§ Source document
▬▬▬▬▬▬
What’s more fascinating than a chow chow’s tongue? Many of us already know that the tongue of the chow chow dog breed is of a distinct blue-black color. There are only a few animals on this planet with blue tongues. Among dogs, the chow chow and the shar-pei are the only two breeds featuring solid black-blue tongues. Giraffes are known for having a black, blue or purple tongue with a pink base, which according to the Giraffe Conservation Foundation, supposedly is meant to protect giraffes from sunburns as they nibble on leaves. Then, there’s the blue-tongued skink, a lizard from Australia, which has a blue tongue meant to scare away predators along with a hissing sound, according to the American Museum of Natural History, and finally, polar bears are also known to sport a blue-black tongue, which matches the color of their skin that we don’t normally see as it’s covered in an immaculate white coat.
A Unique Feature
According to the American Kennel Club, the Chinese shar-pei and the chow chow are the only two breeds to have a blue-black tongue. In the chow chow breed, the standard calls for a tongue with the top surface and edges being solid blue-black, the darker the better. The presence of a blue-black tongue in this breed is such a unique and critical identifying characteristic, that should the tongue have its top surface or edges tinted in red or pink or have one or more spots of red or pink, it’s considered a disqualifying fault.
▬▬▬▬▬▬
§ Tasks
- A) In the passage on the chow chow's tongue, revise the part between "A Unique Feature" and "a disqualifying fault.", inclusive, so that "essential" takes the place of "critical".
- B) Summarize the passage on the chow chow's tongue in two sentences.
▬▬▬▬▬▬
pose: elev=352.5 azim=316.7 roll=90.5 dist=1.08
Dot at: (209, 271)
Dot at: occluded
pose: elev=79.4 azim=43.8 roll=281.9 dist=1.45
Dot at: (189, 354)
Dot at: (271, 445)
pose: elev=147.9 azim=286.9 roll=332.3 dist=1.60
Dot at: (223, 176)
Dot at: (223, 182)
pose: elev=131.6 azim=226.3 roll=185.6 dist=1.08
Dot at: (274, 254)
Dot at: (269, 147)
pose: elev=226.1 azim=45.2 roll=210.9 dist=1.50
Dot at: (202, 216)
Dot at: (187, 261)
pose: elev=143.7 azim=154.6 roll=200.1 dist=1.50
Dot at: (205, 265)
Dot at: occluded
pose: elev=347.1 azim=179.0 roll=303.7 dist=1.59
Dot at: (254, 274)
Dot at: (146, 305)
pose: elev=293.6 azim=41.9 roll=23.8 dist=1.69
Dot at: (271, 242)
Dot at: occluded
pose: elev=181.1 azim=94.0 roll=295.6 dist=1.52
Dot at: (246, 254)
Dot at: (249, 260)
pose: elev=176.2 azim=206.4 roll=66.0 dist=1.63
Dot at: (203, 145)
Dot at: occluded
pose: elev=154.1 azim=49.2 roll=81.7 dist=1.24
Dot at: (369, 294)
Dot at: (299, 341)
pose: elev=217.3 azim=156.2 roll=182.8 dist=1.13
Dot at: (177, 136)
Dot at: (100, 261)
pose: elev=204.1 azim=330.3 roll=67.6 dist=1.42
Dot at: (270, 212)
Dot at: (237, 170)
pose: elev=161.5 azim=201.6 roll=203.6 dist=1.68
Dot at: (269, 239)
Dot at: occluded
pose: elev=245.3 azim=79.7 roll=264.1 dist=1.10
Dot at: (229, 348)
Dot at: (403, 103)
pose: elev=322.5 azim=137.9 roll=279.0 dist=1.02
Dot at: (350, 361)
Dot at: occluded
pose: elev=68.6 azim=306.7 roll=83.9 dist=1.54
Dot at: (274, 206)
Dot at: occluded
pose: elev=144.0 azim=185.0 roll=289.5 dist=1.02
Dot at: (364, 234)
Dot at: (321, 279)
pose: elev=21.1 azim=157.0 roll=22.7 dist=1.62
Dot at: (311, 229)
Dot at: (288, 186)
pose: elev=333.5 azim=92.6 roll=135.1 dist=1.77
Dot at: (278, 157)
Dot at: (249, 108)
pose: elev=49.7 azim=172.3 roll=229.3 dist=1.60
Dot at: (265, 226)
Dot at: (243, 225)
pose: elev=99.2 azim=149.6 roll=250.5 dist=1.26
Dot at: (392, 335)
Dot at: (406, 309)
▬▬▬▬▬▬
§ Response list
- A)
A Unique Feature
According to the American Kennel Club, the Chinese shar-pei and the chow chow are the only two breeds to have a blue-black tongue. In the chow chow breed, the standard calls for a tongue with the top surface and edges being solid blue-black, the darker the better. The presence of a blue-black tongue in this breed is such a unique and essential identifying characteristic, that should the tongue have its top surface or edges tinted in red or pink or have one or more spots of red or pink, it’s considered a disqualifying fault.

- B) Only a few animals have blue tongues, among them giraffes, the blue-tongued skink and polar bears. Among dogs, only the chow chow and the shar-pei have solid blue-black tongues, and in the chow chow any red or pink tint or spots on the tongue's top surface or edges are a disqualifying fault.